## [Goal of the exercise]
In the critique of AOL's news service, copy the text from "Shameless Product Plugs" to "geekdom's cyber-libertarian ideals.", replacing "enterprise" with "business".

## [Document text]

____________

If AOL's version of news delivery is indicative of the future
of online journalism, then the future looks mighty grim. No
other legitimate news organization relies so heavily on celebrity-oriented
drivel and trifling service pieces. Top headlines like "Doomed
to be a spinster?" or "George Clooney: Hot or not?" make AOL
seem like little more than an online amalgam of Entertainment
Weekly and The Montel Williams Show. Even worse, the service
has scant regard for the traditional divide that separates a
newsrooms' editorial and business sides. Legitimate stories
are seamlessly mixed in with advertorial fluff, and ethically
murky sponsorship agreements call into question the entire operation's
objectivity. The Internet, once envisioned as a promising venue
for independent journalism, is becoming a digitized Wal-Mart
circular under AOL's watch.
Shameless Product Plugs
Dating back to its earliest incarnation, as a gaming service
called Control Video Corporation, AOL has fancied itself a populist
enterprise unconcerned with geekdom's cyber-libertarian ideals.

____________

## [Provided information]
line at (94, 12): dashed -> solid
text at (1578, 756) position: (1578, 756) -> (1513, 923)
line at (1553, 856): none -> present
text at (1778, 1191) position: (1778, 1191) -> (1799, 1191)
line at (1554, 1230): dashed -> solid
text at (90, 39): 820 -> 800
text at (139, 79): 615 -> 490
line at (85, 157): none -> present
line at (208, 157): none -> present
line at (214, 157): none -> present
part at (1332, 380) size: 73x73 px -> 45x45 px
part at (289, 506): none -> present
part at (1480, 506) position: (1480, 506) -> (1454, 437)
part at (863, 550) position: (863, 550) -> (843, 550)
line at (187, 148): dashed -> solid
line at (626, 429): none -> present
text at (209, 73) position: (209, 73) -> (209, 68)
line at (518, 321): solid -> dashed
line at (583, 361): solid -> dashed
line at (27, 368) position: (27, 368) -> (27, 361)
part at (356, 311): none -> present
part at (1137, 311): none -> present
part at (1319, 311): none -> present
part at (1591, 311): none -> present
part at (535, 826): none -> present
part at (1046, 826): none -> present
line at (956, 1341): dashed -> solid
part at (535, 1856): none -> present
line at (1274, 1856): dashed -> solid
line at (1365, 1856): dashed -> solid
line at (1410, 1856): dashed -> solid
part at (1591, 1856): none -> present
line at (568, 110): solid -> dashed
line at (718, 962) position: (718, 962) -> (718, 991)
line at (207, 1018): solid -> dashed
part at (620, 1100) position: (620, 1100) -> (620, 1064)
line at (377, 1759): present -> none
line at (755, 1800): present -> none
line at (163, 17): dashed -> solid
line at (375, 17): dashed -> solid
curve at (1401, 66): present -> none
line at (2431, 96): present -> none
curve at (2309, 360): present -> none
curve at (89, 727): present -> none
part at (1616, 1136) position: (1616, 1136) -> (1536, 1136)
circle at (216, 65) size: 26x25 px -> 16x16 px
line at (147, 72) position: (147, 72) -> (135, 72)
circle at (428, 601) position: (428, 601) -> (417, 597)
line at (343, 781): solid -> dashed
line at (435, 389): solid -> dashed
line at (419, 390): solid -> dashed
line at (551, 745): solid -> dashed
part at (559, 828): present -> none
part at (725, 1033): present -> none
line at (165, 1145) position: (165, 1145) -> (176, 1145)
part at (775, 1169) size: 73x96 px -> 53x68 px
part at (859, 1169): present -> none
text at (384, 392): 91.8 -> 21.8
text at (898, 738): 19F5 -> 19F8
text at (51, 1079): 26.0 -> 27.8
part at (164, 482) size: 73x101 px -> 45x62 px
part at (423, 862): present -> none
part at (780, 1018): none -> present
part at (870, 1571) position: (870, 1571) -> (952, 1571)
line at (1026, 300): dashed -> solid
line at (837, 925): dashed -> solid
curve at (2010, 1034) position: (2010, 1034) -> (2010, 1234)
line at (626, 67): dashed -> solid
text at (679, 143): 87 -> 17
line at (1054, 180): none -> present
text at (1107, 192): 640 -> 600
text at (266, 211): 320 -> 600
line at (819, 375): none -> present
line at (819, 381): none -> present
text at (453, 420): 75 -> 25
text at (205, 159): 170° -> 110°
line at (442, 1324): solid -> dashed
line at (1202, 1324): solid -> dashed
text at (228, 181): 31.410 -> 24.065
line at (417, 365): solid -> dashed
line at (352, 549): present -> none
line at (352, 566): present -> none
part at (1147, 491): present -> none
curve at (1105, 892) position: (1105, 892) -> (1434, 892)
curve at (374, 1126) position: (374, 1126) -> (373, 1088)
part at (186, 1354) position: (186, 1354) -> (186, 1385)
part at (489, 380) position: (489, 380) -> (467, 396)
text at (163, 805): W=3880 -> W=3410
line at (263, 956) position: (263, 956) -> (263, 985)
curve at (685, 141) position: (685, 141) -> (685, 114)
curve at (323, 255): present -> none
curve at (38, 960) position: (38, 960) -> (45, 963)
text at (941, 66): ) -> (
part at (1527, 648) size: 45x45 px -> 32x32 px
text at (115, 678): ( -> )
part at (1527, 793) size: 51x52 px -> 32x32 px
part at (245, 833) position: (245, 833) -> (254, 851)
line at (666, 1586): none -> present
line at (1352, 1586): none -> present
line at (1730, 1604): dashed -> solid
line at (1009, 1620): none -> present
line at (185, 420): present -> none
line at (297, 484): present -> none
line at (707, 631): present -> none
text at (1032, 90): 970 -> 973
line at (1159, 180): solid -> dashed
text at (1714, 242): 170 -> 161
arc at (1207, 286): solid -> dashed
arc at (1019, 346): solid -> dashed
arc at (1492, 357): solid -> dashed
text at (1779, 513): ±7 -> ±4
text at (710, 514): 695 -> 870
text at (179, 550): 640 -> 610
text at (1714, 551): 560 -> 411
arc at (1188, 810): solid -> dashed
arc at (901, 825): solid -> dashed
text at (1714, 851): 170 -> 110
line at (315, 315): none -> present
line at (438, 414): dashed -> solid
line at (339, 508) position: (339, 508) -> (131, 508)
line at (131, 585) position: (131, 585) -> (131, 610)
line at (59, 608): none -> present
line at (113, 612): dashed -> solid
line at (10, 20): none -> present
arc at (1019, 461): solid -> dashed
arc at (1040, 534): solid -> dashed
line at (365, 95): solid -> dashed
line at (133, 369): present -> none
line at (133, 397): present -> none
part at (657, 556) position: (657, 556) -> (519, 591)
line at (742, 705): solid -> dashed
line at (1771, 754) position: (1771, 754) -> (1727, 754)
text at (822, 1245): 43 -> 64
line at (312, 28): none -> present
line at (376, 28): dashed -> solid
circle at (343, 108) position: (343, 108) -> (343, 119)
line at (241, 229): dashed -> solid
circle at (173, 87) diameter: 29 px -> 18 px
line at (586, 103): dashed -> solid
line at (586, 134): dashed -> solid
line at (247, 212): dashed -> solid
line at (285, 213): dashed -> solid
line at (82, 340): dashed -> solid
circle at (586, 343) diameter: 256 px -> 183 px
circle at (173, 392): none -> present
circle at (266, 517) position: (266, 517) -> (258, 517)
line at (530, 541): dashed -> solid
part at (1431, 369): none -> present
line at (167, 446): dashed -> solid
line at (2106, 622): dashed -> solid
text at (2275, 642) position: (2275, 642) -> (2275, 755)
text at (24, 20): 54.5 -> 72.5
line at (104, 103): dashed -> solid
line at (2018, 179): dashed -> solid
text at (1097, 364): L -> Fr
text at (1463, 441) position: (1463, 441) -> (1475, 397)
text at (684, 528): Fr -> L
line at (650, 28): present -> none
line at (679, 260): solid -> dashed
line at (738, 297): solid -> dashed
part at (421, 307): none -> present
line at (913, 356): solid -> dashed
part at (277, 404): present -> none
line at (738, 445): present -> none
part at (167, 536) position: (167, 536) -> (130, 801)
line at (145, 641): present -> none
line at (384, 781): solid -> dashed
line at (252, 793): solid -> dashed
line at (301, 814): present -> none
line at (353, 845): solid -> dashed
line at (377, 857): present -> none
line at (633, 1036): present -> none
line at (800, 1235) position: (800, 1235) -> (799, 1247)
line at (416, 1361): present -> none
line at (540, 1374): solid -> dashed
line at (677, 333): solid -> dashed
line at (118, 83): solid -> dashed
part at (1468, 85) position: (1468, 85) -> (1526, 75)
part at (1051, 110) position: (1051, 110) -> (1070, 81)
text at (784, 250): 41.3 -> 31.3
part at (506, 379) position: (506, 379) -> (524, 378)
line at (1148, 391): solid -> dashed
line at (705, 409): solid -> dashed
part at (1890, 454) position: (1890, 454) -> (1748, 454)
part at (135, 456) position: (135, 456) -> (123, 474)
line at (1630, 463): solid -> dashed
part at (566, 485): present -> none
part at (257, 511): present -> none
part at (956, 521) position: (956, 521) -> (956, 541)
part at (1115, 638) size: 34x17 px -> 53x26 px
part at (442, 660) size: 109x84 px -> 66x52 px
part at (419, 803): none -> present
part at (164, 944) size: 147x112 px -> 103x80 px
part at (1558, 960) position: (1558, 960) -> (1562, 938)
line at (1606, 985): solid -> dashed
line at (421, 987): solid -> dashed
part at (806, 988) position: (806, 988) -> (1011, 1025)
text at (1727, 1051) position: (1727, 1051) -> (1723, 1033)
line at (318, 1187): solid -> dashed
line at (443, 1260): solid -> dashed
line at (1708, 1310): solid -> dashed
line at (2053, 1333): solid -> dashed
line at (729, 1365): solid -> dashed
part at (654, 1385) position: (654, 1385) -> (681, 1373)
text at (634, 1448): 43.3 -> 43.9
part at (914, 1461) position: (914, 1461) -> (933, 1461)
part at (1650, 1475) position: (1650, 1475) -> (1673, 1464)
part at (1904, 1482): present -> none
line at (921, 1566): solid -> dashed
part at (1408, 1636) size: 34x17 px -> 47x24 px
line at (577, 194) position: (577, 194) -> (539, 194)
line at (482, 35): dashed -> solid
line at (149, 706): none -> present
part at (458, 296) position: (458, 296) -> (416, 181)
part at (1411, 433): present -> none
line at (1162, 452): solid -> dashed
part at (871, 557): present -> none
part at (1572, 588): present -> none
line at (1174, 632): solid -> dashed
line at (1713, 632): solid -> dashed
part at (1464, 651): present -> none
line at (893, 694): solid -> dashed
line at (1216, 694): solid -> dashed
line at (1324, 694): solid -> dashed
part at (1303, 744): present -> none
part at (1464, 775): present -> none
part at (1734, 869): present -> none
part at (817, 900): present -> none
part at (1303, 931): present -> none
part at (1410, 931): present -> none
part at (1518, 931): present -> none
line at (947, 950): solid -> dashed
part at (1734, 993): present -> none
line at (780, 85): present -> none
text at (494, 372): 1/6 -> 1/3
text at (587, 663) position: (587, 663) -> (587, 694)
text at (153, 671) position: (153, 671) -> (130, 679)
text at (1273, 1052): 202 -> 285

____________

## [Expected output]
Shameless Product Plugs
Dating back to its earliest incarnation, as a gaming service
called Control Video Corporation, AOL has fancied itself a populist
business unconcerned with geekdom's cyber-libertarian ideals.